▸ Goal of the exercise
Only those lines in the data below from the line containing "Document page, 2001x1125 pixels." through the line containing "Identify the document elements. Format: label [x1, y1, x2, y2].", both included, should be restated word for word.

▸ Data listing

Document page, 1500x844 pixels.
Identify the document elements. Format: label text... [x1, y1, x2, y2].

---

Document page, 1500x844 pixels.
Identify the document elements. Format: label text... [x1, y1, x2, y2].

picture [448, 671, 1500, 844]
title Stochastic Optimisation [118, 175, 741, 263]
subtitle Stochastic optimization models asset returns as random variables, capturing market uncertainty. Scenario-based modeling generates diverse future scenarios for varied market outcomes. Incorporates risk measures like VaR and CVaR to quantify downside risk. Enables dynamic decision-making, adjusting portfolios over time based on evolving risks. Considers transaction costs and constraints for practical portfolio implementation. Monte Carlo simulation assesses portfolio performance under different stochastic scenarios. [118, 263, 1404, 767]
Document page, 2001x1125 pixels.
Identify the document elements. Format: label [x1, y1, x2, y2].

---

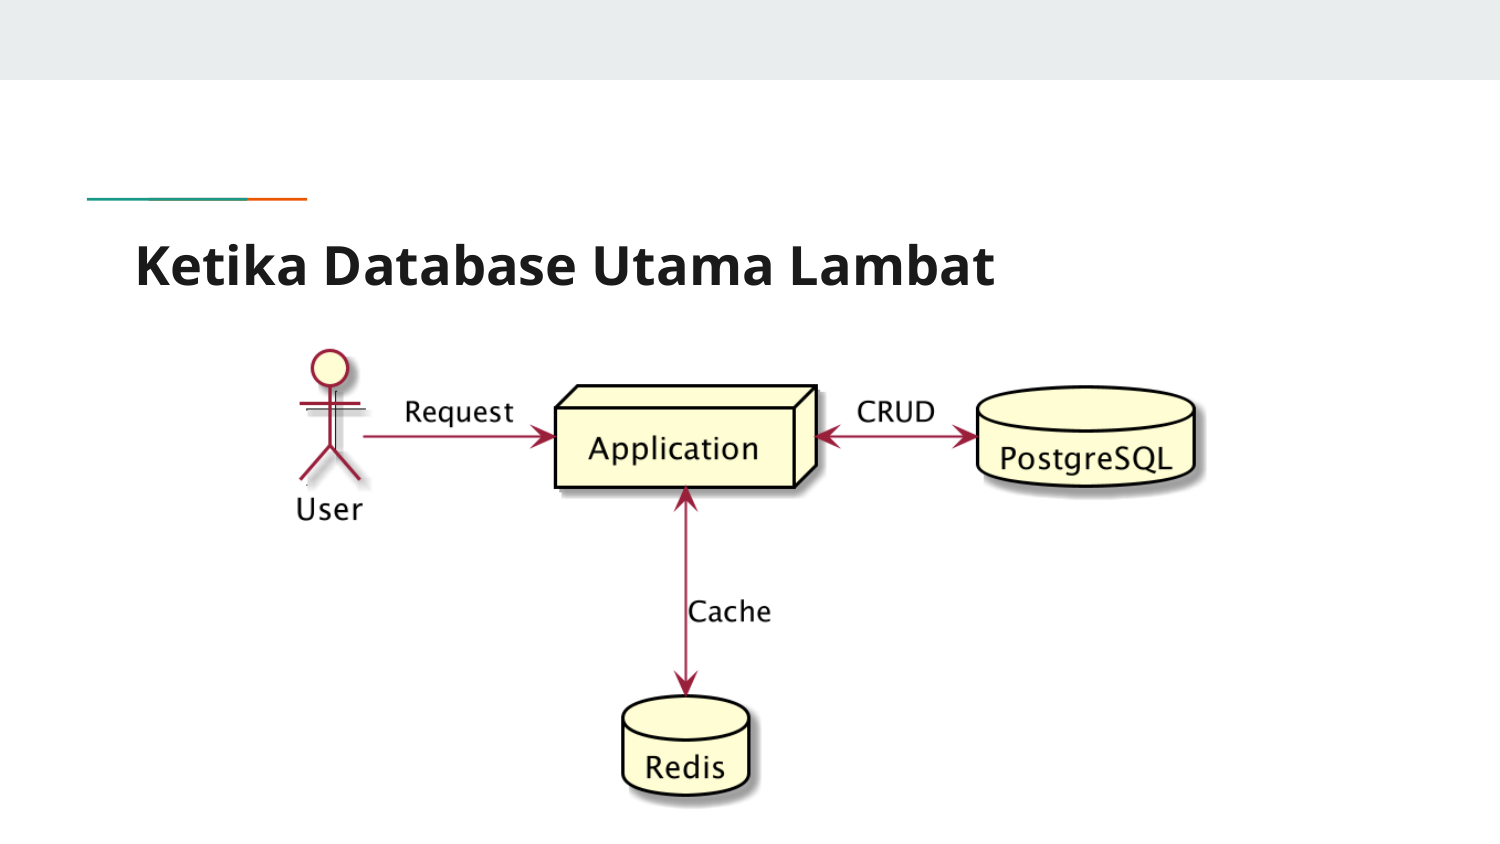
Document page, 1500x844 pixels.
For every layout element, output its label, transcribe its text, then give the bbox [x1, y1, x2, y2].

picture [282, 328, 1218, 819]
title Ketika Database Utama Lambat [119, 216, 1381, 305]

▸ Task answer
Document page, 2001x1125 pixels.
Identify the document elements. Format: label [x1, y1, x2, y2].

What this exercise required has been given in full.